--- To-do item ---
Reproduce the records below exactly, but only between the lines holding "Bisa Raih Saldo DANa Gratis Setiap Harinya!" and "Koin emas Indian", inclusive.

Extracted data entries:
[Start of Attachment]

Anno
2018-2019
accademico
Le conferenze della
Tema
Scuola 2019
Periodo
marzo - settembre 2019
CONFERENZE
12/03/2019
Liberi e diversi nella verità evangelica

[End of Attachment]
[Start of Attachment]

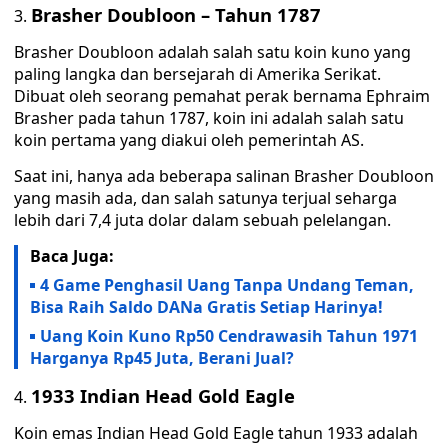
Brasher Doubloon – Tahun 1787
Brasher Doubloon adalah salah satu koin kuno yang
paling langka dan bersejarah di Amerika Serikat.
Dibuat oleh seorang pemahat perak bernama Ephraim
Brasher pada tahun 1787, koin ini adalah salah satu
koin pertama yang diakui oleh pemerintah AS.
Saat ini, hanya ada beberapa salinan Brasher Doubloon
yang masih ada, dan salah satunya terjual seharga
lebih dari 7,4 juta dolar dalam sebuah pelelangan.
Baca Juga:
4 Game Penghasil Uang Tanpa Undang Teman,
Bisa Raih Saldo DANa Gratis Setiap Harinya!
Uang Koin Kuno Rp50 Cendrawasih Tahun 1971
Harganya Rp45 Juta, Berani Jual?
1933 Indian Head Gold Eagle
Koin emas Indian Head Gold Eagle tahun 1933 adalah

[End of Attachment]

--- Answer for the task ---
Bisa Raih Saldo DANa Gratis Setiap Harinya!
Uang Koin Kuno Rp50 Cendrawasih Tahun 1971
Harganya Rp45 Juta, Berani Jual?
1933 Indian Head Gold Eagle
Koin emas Indian Head Gold Eagle tahun 1933 adalah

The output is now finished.